Firth told Rose’s campaign supporters:
“I need hardly add my voice to the wholehearted love and support, surrounding Rose in her community and among her friends.”
“We all hope that the good sense and humanity displayed so far by the courts will now prevail and that her life will be saved.”
Roseline (centre) with her fellow parishioners outside St Augustine’s Church, Harehills, Leeds.
On Thursday (18 July), Roseline Akhalu faces an appeal hearing in London at the request of the Home Secretary, Theresa May, who has accepted that Roseline will die within weeks of being returned to Nigeria. Akhalu’s local MP Greg Mulholland is appalled by the Home Office’s continued persecution of Ms Akhalu. He told the Save Rose campaign:
“Despite support for Rose from across the community and indeed the country, the UKBA continues to waste taxpayer’s money seeking deportation of this seriously ill woman. It is time for the UKBA to stop this and to allow Rose to live in peace in the UK.”

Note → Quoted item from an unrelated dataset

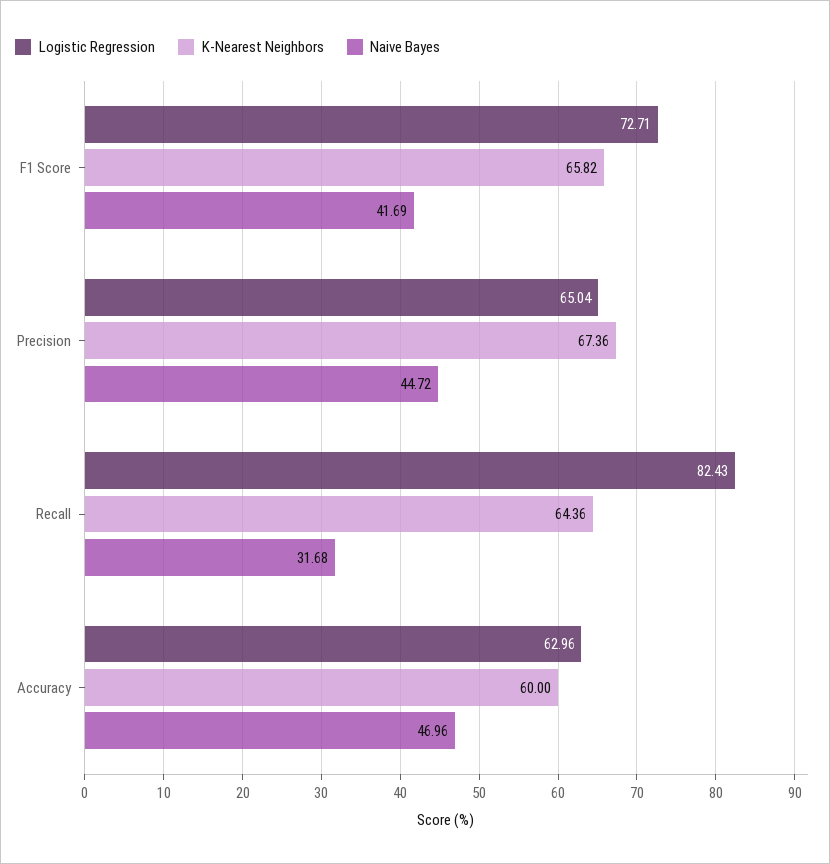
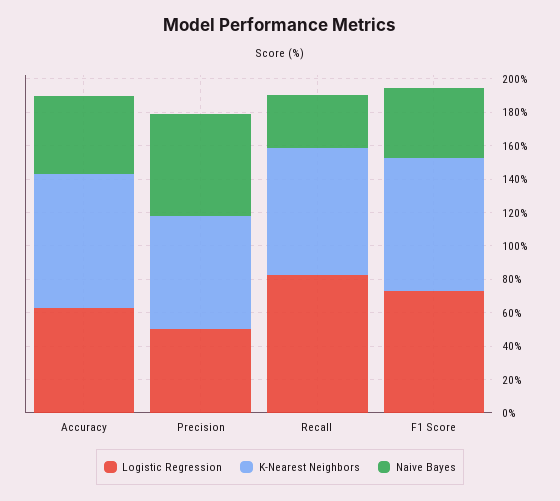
K-Nearest Neighbors, F1 Score: 65.82 -> 80
Logistic Regression, Precision: 65.04 -> 50
Naive Bayes, Precision: 44.72 -> 60
K-Nearest Neighbors, Recall: 64.36 -> 75
K-Nearest Neighbors, Accuracy: 60 -> 80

The Bishop of Ripon and Leeds, the Right Reverend John Packer has also lent his support to Roseline:
“My prayers are with Rose who faces death from her illness if she is forced to return to Nigeria,” he said. “I pray that the court will affirm her right to remain.”
Over 1,700 people have signed a petition demanding that Rose be allowed to live. Christian and faith groups across Leeds and Yorkshire will be organising prayers for Rose this week. Her friends and supporters will be travelling by coach from Leeds to the hearing on Thursday where a candle lit vigil will also be held outside the court from 12.30 pm.
Akhalu’s lawyer, Tessa Gregory from Public Interest Lawyers, explained why the Home Office should not be bringing this case:
“We should not be having to go through another appeal and Rose should have been left to get on with her life. Rose is an upstanding and deeply loved member of her local community whose health and wellbeing has been seriously compromised by the cruel and senseless determination of the UK Border Agency to pursue her through the courts – in spite of two judges finding in her favour and in spite of the unnecessary cost to the public purse which far outweighs the cost of her treatment.”